When I was in my early 20’s and just beginning my career, I remember a story told by Earl Nightengale on one of his training cassette tape programs. The simple strategy related in the story has stuck with me, and I would bet is something you do as well.

A young man by the name of Ivy Lee was retained by a wealthy captain of American industry to help his company become more productive. After a short period of watching, Mr. Lee delivered his solution. He had observed that many hours were wasted each morning because the employees were uncertain exactly what to do. He suggested that, “before people went home in the evening they should write down what was to be done the next day in priority order.”

The business owner was skeptical that this could have any significant impact on worker productivity. A confident Mr. Lee told the millionaire to implement this policy for a month and then just send him a check for whatever he thought it was worth.

The results were so dramatic that the next month Mr. Lee received a check for $25,000, a huge sum for the late 1800’s.

Thus was born the “to do” list. Undoubtedly you’ve used one for years, as have I.

I believe that there is a missing link that is preventing your to do list from accomplishing all that is possible. This one secret can make your list more effective and help you stick to it over the course of the day.

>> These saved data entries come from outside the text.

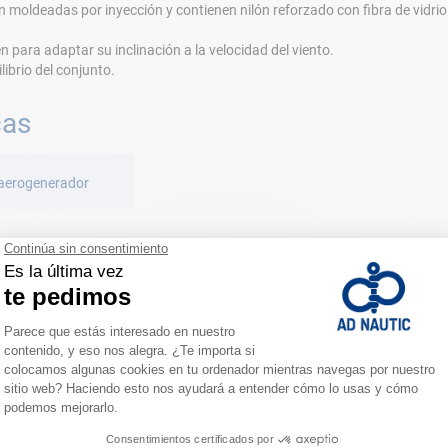
 moldeadas por inyección y contienen nilón reforzado con fibra de vidrio
n para adaptar su inclinación a la velocidad del viento.
librio del conjunto.
cas
 aerogenerador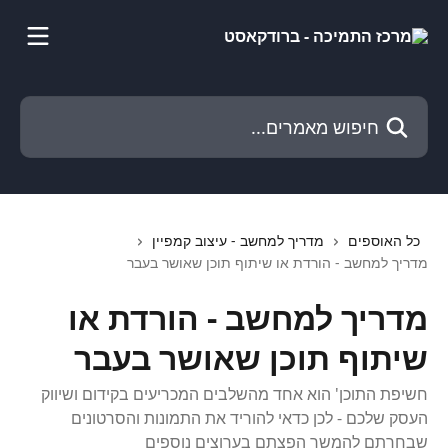
דלג לתוכן הראשי
חיפוש מאמרים...
כל האוספים
מדריך למחשב - עיצוב קמפיין
מדריך למחשב - הורדת או שיתוף תוכן שאושר בעבר
מדריך למחשב - הורדת או
שיתוף תוכן שאושר בעבר
חשיפת התוכן' הוא אחד מהשלבים המכריעים בקידום ושיווק
העסק שלכם - לכן כדאי להוריד את התמונות והסרטונים
שבחרתם להמשך הפצתם בערוצים נוספים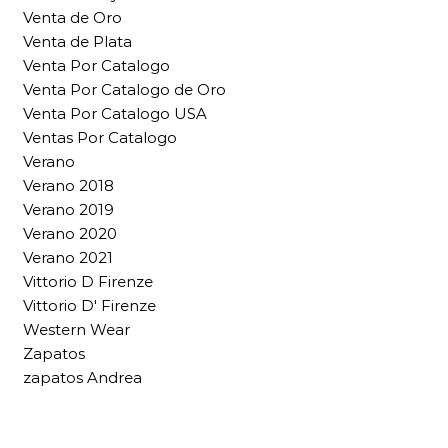
Venta de Oro
Venta de Plata
Venta Por Catalogo
Venta Por Catalogo de Oro
Venta Por Catalogo USA
Ventas Por Catalogo
Verano
Verano 2018
Verano 2019
Verano 2020
Verano 2021
Vittorio D Firenze
Vittorio D' Firenze
Western Wear
Zapatos
zapatos Andrea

First, a reminder of something you already know, then the secret.

We’ve all read, and experience tells us that it’s true, that we should do the most important task(s) at the time in the day when we are at our best. For most people that is in the morning, but there is no rule about this. If you like to sleep until 10 and start your workday at noon, that’s fine. Just be aware of when your optimum work time is and schedule accordingly.

Now the secret: do not leave completion of a task “open ended.” Make sure you have a time allocated for each item on your list; a time to begin and more important, a time to be finished.

Take this article that I’m writing now for example. I could have on my to-do list for today, “write a blog post.” In fact, that is an entry on my list at least two or three days a week as I write for myself and clients almost every day. But putting it on my list like that is pretty nebulous, with almost no definition.

What I actually have on my list for today is: “Blog post, personal, time mgmt, 7:15 – 7:45”

That’s pretty self explanatory, but let me define it anyway. That entry in my to do list tells me that I’m going to write a post for my personal blog, and the category is going to be the Time Management section of posts on my blog. I wrote this task down last evening before shutting down my computer and leaving the office for the day.

Most important, I know that I’m going to start writing at 7:15 and finish the post by 7:45. That means the previous task must be completed by 7:15. Likewise, this post must be finished by 7:45 so that I can move on to the next item on my list.

There is something about a deadline that focuses your mind and helps you become more productive. Try it yourself for a couple of days and see if you don’t begin to get more done.